東京電力もメガソーラー、国内最大級の運転を開始:スマートグリッド
東京電力は国内でも最大級となる浮島太陽光発電所の営業運転を開始した。最大出力は7MW。2011年末に運転を開始する扇島太陽光発電所と合わせて20MWのメガソーラーが川崎市に完成することになる。
東京電力は、東京湾沿岸に建設したメガソーラー「浮島太陽光発電所」(川崎市川崎区)の営業運転を2011年8月10日に開始した(図1)。川崎市と東京電力の共同事業であり、川崎市が土地を提供して、東京電力が建設、運転を担う形だ。今後18年間の運転を予定している。最大出力は7MW(7000kW)、国内でも最大級のメガソーラーである。
川崎市が所有する約11haの敷地に設置した。メガソーラー建設を東芝が受注し、2010年4月に着工。シャープが製造した寸法1.3m×1mの単結晶Si(シリコン)太陽電池モジュール3万7926枚を敷き詰めた。推定年間発電量は約740万kWh。二酸化炭素(CO2)排出削減量は約3100トンである。
図1 太陽電池モジュールの設置手法 太陽電池モジュールを真南に向けて設置した場合、国内では30度に傾けたとき、最も年間発電量が大きくなる。浮島太陽光発電所では隣接する太陽電池モジュールが作る影を少なくするため、設置角度を10度と小さくした。産業技術総合研究所によれば、真南に設置したとき、20度に設置しても年間発電量は2%しか低下しないという。図中右上は、太陽電池セルの拡大図。出典:東京電力
2011年12月には浮島太陽光発電所から約7km離れた「扇島太陽光発電所」(川崎区)の運転も開始する予定である(図2)。京セラが製造した太陽電池モジュール6万3792枚を日立製作所が約20haの敷地に配置する。最大出力は浮島太陽光発電所の約2倍の13MW。

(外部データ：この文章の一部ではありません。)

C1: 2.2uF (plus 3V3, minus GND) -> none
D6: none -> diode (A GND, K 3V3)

2カ所の太陽光発電所を合わせると出力は20MWに達し、川崎市川崎区の全世帯が消費する年間消費電力の約6%を供給できる計算になる。
図2 川崎区に位置する2カ所の太陽光発電所 浮島太陽光発電所は多摩川をはさんで、羽田空港の南側に位置する。浮島は京浜工業地帯に位置する埋め立て地で、全域が石油化学コンビナートを中心とする工業用地である。東京湾アクアライン川崎浮島JCTに隣接する浮島1期廃棄物埋立処分地を利用した。扇島太陽光発電所は島の北東部に東京電力が所有する土地に建設中である。出典:東京電力
課題も明らかに
東京電力は浮島太陽光発電所の発電状況をWebページで公開している。営業運転開始の翌日、2011年8月11日の運転状況を見ると、メガソーラーの課題が浮かび上がった(図3)。
メガソーラーは発電量が大きいため、発電量の変動は系統にも影響を与える可能性がある。どうすればよいのだろうか。

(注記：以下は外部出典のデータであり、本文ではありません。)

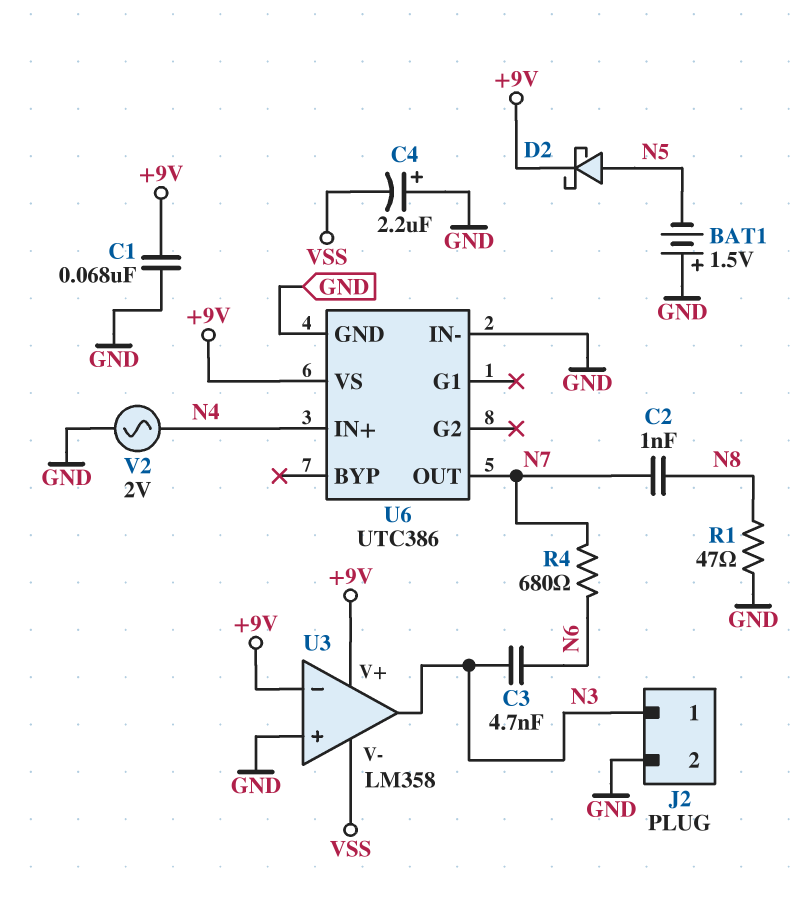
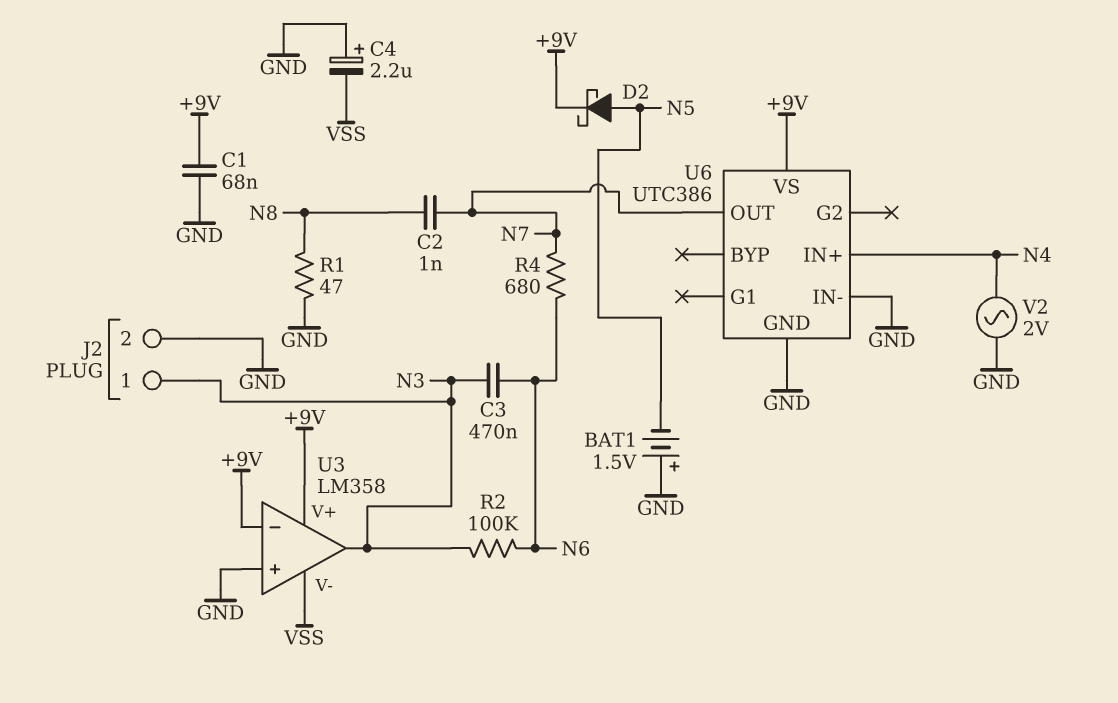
C3: 4.7nF (N3, N6) -> 470nF (N3, N6)
R2: none -> 100k (N3, N6)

産業技術総合研究所によれば、雲の通過などによる数秒から数10分の変動は、距離が離れた発電所を複数設置することで、互いに打ち消し合うことができるという(図4)。
図4 太陽光発電所の分散配置によるならし効果の例 ある1日を取り、20カ所に太陽光発電所を設置したときの出力変動の様子を示した。個々の発電所の出力は激しく変動しているが、平均を取ると赤線のように比較的なだらかな出力に落ち着く。出典:産業技術総合研究所
例えば、浮島太陽光発電所から南西方向に約17km離れた横浜地方気象台では、浮島太陽光発電所で日照量が落ちた2011年8月11日14時には、雲が全く生じておらず、逆に浮島太陽光発電所では雲が見られなかった15時に日照量が低下している。
メガソーラーが数少ない現在では短い周期の出力の変動が問題になる可能性がある。しかし、今後、電力会社当たりの太陽光発電所の建設数が増えていけば、解決に向かっていくだろう。